I have created synthetic data to test your approach and it worked fine. I then arbitrarily removed data points to see if the aggregation would fail with missing dates and it skips missing values from the time series, as displayed on the output immediately below.
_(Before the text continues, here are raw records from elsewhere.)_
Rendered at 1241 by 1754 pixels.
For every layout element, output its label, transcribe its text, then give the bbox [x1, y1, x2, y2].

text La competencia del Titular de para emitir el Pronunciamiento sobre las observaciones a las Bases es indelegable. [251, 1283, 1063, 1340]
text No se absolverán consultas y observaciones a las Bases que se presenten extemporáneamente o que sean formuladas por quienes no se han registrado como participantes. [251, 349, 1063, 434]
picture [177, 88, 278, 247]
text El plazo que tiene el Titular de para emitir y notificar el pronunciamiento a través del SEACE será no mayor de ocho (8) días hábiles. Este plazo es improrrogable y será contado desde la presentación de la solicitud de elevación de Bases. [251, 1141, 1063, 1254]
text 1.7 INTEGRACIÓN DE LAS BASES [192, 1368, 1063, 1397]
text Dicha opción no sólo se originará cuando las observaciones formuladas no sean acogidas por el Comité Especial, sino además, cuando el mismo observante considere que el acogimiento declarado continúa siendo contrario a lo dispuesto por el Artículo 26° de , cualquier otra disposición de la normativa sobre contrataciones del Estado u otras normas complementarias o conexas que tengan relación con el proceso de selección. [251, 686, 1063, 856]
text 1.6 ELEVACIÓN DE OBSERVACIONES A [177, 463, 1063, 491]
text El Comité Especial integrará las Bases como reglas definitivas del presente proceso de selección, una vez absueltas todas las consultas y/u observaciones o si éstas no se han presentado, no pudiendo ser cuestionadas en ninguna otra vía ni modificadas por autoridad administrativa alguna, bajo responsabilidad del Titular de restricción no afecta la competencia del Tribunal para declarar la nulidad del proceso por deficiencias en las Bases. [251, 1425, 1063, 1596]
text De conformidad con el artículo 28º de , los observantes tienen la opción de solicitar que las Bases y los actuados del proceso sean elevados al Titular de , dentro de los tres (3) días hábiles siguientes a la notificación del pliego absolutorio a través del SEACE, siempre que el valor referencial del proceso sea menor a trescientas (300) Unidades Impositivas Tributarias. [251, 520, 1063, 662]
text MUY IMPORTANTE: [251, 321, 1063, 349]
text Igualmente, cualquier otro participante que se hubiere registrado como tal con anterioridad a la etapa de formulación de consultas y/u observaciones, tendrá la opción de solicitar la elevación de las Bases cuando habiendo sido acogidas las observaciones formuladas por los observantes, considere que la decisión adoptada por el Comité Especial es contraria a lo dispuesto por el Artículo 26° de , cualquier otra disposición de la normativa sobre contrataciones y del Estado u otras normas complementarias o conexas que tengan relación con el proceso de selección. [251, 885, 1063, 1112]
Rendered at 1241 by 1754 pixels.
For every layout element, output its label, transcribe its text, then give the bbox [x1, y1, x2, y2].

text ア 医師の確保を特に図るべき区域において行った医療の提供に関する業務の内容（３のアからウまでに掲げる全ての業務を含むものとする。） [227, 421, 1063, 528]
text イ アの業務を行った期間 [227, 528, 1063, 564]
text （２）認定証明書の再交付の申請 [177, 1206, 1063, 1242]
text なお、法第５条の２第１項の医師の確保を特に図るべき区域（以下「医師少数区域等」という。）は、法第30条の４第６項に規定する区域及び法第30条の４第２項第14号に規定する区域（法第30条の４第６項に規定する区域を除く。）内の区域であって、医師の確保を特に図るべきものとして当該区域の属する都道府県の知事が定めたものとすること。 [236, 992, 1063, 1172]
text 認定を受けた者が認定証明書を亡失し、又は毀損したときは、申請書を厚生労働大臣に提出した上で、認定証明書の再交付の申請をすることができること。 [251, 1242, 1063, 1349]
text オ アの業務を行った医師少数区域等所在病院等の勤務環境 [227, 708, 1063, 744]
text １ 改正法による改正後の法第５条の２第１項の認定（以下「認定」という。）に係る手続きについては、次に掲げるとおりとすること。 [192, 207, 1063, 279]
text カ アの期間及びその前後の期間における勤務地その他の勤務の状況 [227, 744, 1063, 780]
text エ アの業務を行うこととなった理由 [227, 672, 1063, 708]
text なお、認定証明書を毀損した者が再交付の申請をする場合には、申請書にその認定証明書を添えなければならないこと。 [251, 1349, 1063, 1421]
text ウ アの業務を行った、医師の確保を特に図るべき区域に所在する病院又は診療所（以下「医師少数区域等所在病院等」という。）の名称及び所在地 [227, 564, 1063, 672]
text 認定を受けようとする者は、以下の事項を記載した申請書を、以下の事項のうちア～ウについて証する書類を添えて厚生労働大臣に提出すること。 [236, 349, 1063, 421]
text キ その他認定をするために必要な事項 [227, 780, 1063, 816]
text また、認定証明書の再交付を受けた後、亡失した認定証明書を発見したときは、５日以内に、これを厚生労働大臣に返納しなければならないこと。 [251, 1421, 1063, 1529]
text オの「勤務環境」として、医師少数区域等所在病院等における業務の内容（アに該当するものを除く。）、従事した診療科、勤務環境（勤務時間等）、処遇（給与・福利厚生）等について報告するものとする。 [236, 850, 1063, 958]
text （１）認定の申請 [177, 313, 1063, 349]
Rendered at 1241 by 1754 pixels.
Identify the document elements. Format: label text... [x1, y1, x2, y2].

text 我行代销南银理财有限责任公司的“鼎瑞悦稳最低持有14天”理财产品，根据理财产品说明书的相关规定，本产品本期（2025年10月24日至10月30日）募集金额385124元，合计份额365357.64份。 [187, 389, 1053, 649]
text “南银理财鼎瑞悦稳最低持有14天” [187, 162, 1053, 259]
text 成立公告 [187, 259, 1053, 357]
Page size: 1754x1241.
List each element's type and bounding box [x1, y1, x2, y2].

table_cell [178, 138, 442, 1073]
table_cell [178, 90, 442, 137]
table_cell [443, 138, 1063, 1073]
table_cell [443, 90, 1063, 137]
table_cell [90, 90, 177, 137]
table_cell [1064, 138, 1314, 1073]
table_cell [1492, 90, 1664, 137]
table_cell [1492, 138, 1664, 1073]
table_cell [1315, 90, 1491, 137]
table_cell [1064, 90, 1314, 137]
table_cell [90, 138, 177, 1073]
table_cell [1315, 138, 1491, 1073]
Therefore, I still don't understand why your output stops in 2005.
Output without resampling and interpolation:
Value
Station_Number Date
CA002100805 2003-01-02 -195.545455
2003-01-10 -144.963636
2003-01-18 -158.045455
2003-01-26 -151.533333
2003-02-03 -196.300000
2003-04-08 -159.963636
2003-04-16 -157.115385
2003-04-24 -150.191489
2003-05-02 -146.113924
2003-05-10 -133.367347
Notice how it skips data points in March 2003 altogether.
You might sort your problem by:
1. Adding missing dates to the DataFrame
2. Filling NAs with interpolate()
import pandas as pd
import numpy as np
# Sets random seed
np.random.seed(42)
# Sample size
size=10**5
station_numbers = ['CA002100805', 'CA002202570', 'CA002203058', 'CA002300551',
'CA002300902']
stations = [station_numbers[i] for i in
np.random.randint(low=0, high=len(station_numbers), size=size)]
values = np.random.randint(low=-400, high=100, size=size)
dates_list = pd.date_range(start='2003-01-01', end='2011-12-31')
###################################
#### TESTS with missing dates #####
###################################
# Removes dates from dates_list to test
percent_to_remove = 1/3
items_to_remove = len(dates_list) * percent_to_remove
# Index of items to remove
rem_idx = set()
while len(rem_idx) < items_to_remove:
# Thanks to Jon Kiparsky's answer on this thread
# https://stackoverflow.com/questions/28037158/how-to-not-repeat-randint-value
rem_idx.add(np.random.randint(0, len(dates_list)))
dates_list = dates_list.delete(list(rem_idx))
# Arbitratily removes dates in sequence to test
dates_list = dates_list.delete(range(20, 60))
###################################
###################################
dates = [dates_list[i] for i in
np.random.randint(low=0, high=len(dates_list), size=size)]
# Creates DataFrame
data = (pd.DataFrame({'Station_Number': stations,
'Date': dates,
'Value': values})
.set_index('Date')
.sort_index())
# Creates one row per day
data = data.groupby('Station_Number').resample('D').mean()
# Fills NAs with standard interpolation strategy
data = data.interpolate()
# Calculates 8-day mean value
eight_day_mean = data.groupby([pd.Grouper(level='Station_Number'),
pd.Grouper(level='Date', freq='8D')]).mean()
Output with resampling and interpolation:
Value
Station_Number Date
CA002100805 2003-01-02 -178.138024
2003-01-10 -135.644524
2003-01-18 -147.253977
2003-01-26 -147.694712
2003-02-03 -200.642180
2003-02-11 -203.057708
2003-02-19 -192.821042
2003-02-27 -182.584375
2003-03-07 -172.347708
2003-03-15 -162.111042
2003-03-23 -151.874375
2003-03-31 -141.637708
2003-04-08 -154.028469
2003-04-16 -151.099405
2003-04-24 -156.152083
Now notice how it contains data points for March 2003 that are somewhere in between the values from February and April 2003, due to the interpolation strategy adopted.